__DATA FOR THE TASK__.
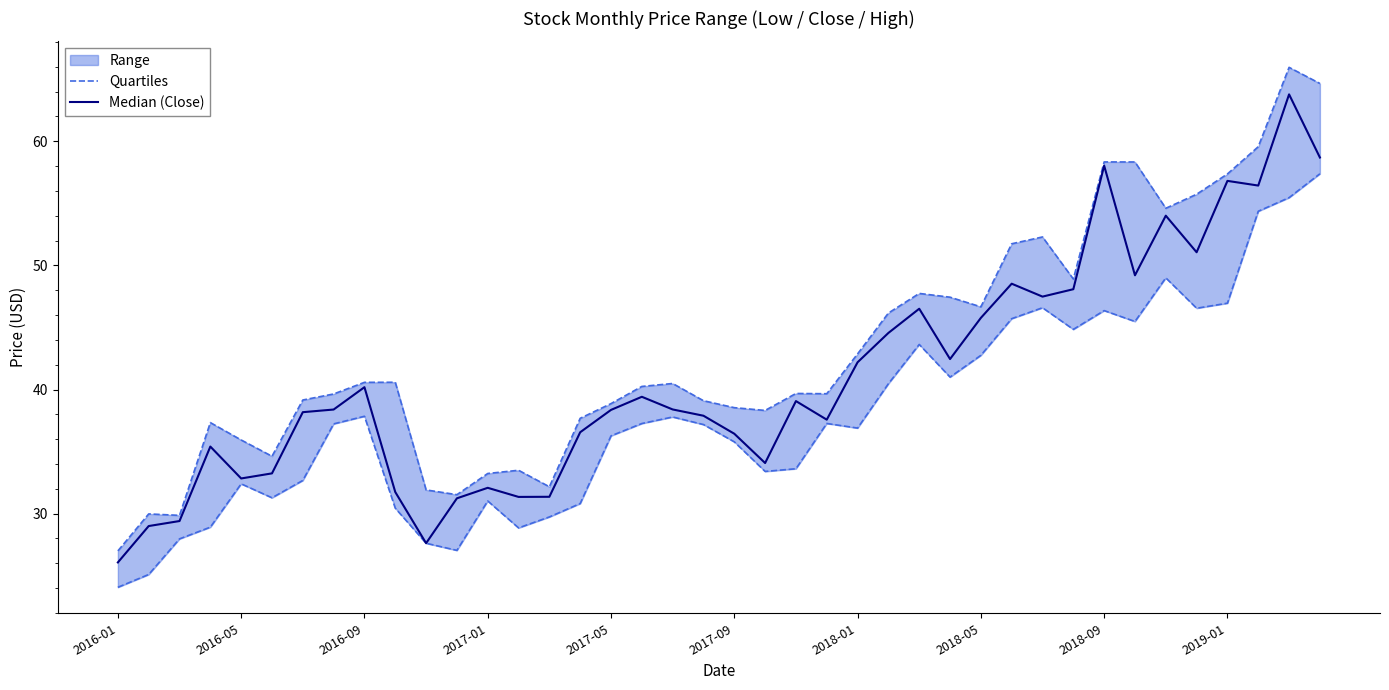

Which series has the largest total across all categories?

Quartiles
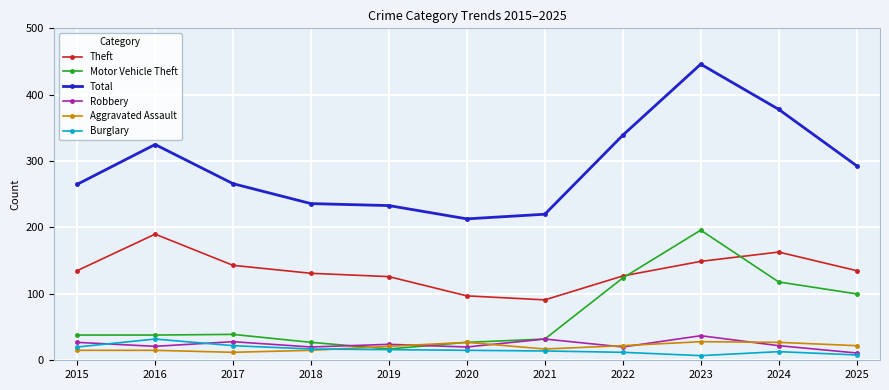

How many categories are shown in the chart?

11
---
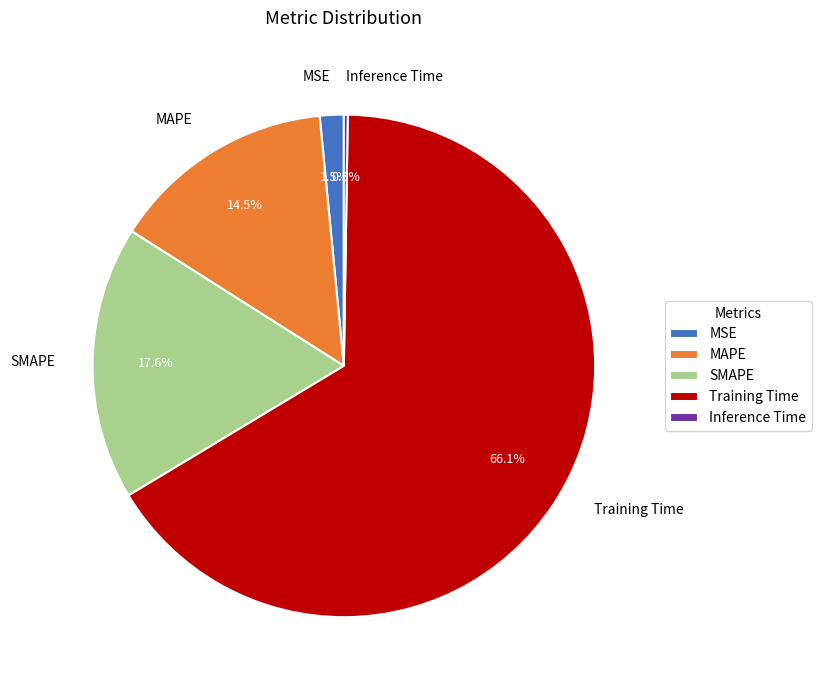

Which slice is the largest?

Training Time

__ASSIGNMENT__. Reproduce the data starting at the line containing "Which series has" and ending at the line containing "How many categories are shown in the chart?", substituting "groups" for every "categories" and changing nothing else. Leave the pictures out of your answer.

__WRITTEN REPLY__.
Which series has the largest total across all groups?

Quartiles

How many groups are shown in the chart?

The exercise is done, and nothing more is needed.